*** Opening DATA EXTRACT ***
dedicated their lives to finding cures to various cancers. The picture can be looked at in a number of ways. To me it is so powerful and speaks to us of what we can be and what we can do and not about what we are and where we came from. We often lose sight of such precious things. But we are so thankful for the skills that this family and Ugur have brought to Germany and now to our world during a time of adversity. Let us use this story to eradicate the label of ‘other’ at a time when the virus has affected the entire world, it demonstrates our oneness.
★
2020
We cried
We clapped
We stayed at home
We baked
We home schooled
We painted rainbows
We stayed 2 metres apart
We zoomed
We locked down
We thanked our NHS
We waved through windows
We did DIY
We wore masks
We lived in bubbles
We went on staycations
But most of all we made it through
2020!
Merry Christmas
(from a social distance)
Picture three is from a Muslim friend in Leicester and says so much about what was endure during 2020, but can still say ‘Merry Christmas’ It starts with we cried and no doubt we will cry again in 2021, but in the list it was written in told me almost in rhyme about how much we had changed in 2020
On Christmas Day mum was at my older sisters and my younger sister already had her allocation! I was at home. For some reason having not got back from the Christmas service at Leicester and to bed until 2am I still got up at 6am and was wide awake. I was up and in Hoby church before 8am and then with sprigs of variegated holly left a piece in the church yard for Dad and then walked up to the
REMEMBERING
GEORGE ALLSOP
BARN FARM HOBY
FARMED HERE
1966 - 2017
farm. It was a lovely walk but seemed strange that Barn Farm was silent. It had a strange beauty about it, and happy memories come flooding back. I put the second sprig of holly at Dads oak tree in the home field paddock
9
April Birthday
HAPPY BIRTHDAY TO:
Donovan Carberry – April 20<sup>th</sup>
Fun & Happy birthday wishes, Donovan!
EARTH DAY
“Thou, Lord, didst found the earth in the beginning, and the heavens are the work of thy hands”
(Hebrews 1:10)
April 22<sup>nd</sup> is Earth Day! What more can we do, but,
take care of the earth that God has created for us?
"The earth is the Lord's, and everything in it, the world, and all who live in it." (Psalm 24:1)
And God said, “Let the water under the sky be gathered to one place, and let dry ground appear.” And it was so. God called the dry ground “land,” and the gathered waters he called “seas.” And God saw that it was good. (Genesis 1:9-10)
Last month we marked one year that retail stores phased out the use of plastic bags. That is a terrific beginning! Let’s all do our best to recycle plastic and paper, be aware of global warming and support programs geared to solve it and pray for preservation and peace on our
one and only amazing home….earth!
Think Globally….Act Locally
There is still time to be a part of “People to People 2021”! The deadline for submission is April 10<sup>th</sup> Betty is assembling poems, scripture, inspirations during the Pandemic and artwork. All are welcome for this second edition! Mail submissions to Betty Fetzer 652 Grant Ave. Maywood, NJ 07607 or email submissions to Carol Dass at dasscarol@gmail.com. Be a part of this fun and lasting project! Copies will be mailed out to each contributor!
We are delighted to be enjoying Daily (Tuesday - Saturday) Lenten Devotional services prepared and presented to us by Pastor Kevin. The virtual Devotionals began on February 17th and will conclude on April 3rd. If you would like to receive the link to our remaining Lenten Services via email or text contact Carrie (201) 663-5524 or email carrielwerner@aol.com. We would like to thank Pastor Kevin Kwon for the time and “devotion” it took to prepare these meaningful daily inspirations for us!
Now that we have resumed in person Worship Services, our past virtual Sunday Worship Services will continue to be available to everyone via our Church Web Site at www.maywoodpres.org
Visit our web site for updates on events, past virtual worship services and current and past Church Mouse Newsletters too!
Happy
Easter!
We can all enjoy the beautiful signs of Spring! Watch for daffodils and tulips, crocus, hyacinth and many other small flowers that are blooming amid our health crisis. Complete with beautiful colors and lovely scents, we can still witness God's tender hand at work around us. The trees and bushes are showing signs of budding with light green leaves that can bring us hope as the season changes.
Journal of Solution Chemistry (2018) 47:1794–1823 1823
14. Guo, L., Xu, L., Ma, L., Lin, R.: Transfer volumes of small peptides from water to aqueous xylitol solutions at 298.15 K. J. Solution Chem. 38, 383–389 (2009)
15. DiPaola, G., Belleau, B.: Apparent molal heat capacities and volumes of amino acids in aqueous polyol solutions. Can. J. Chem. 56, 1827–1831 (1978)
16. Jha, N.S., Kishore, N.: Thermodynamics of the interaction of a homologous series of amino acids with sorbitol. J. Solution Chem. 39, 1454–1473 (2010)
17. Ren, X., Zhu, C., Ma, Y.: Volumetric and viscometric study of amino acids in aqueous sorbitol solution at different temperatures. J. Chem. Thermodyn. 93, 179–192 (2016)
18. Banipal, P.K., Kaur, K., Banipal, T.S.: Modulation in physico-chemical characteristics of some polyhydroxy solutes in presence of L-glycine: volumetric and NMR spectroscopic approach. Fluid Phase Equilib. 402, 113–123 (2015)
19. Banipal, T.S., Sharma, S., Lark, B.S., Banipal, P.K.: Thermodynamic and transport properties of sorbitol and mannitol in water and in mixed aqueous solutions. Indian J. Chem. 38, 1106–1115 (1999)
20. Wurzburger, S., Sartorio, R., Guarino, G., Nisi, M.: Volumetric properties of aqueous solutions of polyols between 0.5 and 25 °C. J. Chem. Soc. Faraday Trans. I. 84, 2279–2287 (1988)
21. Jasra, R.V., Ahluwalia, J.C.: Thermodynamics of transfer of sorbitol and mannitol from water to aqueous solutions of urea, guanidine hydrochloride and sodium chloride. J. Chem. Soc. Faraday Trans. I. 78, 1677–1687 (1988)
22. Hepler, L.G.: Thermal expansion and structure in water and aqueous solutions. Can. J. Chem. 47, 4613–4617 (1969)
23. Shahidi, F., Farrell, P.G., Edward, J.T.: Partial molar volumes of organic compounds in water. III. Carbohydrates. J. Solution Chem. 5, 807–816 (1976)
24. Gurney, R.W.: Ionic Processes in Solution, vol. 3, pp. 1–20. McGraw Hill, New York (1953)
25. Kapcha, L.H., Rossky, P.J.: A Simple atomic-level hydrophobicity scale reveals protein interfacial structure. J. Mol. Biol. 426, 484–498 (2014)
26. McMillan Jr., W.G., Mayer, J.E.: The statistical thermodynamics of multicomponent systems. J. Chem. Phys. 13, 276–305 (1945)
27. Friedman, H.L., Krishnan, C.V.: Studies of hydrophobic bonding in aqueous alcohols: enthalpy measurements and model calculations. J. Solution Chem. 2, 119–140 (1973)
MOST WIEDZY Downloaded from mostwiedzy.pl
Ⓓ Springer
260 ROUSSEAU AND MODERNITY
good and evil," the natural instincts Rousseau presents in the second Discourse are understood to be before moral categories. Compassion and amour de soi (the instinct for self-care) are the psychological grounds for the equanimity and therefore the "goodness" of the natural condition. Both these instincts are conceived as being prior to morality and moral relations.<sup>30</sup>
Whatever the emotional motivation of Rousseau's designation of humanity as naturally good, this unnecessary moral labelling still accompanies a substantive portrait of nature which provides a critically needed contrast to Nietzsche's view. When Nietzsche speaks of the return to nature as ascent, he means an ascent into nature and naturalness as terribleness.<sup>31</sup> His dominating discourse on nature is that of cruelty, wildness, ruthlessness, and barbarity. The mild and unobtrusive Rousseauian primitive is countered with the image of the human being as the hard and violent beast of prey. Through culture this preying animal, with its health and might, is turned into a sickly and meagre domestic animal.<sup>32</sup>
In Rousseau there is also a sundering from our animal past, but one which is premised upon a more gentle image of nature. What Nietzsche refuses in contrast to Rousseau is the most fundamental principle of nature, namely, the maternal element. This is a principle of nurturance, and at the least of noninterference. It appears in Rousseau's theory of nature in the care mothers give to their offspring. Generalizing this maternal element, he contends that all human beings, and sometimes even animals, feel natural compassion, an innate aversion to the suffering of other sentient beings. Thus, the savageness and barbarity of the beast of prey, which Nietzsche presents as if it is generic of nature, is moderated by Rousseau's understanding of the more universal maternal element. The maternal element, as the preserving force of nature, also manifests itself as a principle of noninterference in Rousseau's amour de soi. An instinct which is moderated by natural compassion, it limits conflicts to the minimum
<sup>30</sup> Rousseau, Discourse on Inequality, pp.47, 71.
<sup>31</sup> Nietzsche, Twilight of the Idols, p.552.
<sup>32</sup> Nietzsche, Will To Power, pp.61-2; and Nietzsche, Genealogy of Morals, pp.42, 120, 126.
*** Closing DATA EXTRACT ***
WHAT YOU ARE ASKED TO DO - Search the entries for the string "beginning" and collect each line that has it.

TASK SOLUTION -
“Thou, Lord, didst found the earth in the beginning, and the heavens are the work of thy hands”
Last month we marked one year that retail stores phased out the use of plastic bags. That is a terrific beginning! Let’s all do our best to recycle plastic and paper, be aware of global warming and support programs geared to solve it and pray for preservation and peace on our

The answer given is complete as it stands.